A team of researchers at the University of California San Diego reports it has developed a new non-toxic nano-material that may help doctors diagnose diseased tumors more effectively and deliver drugs more safely.
While the microscopically small-scale materials known as nano-particles have been tested in laboratory animals, University of California San Diego chemistry professor Michael Sailor says most materials are too toxic to be used in people.
"But they do prove the principle, and allows us to say, 'Hey, there is something good about this material,'" he says. "It could be more effective at targeting a tumor in the body or more effective in treating a cancer or treating a drug to a certain disease tissue site."
Sailor describes his work in a new study published in the journal Nature Materials.

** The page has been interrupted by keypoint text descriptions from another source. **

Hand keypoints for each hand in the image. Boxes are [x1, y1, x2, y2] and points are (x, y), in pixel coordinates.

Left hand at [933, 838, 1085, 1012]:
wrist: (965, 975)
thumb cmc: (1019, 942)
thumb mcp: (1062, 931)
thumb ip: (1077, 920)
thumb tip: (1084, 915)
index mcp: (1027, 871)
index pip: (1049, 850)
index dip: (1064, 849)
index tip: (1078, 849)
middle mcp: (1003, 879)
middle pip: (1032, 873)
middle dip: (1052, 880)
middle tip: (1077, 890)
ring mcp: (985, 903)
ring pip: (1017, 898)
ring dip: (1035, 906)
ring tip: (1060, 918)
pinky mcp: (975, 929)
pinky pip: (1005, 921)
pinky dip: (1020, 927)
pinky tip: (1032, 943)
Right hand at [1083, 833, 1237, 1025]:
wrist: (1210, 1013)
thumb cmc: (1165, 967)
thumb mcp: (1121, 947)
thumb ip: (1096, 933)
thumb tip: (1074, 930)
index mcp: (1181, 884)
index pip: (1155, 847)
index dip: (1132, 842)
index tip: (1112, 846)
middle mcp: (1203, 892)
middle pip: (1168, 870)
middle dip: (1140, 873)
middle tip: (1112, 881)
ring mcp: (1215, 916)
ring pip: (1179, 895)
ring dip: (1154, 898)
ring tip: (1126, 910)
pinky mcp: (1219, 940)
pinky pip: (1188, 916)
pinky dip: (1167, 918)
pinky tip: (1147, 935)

The research team used a nano-machining technique to break down pure silicon wafers - like those used to make computer chips - into miniscule silicon flakes 50 times thinner than a human hair.

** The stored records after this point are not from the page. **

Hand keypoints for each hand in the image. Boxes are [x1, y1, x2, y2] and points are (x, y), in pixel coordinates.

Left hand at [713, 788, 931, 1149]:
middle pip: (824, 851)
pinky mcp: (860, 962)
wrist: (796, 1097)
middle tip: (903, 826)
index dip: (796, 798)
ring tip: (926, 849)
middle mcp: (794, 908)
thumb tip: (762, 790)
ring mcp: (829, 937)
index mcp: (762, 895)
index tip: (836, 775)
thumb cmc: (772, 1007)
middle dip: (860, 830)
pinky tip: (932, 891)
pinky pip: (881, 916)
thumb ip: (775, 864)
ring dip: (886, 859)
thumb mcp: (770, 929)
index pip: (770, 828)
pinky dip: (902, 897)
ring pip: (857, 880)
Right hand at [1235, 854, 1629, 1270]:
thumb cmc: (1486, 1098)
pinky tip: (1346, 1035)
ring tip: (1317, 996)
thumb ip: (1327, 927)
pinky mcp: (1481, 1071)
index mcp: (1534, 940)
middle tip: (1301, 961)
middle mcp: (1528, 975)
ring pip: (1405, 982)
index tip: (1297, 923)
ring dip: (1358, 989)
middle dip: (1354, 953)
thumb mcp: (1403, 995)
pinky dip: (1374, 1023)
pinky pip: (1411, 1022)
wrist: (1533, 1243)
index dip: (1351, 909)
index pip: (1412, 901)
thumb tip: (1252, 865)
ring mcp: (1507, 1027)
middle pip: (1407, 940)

"After preparing these nano-materials, we process them with a separate chemical step. This electrical chemical process also alters the structure of the material so that it glows under ultraviolet light."
That glow can reveal tumors too tiny to detect by other means or allow a surgeon to be sure all cancerous growth has been removed. Sailor and colleagues tested the material by injecting it into mice with diseased tissues.
"And the particles circulated through the bodies and eventually circulated into the tumors of the mice, and there we could see the tumors light up with the glow of the fluorescent nano-particles."
The tumors glowed for several hours and then dimmed as the particles broke down. Levels dropped noticeably in a week and were undetectable after four weeks. Such targeted therapy may allow doctors to use smaller doses of a drug and so reduce potentially toxic side effects. This was the first study to image tumors and organs using biodegradable silicon nano-particles in live animals.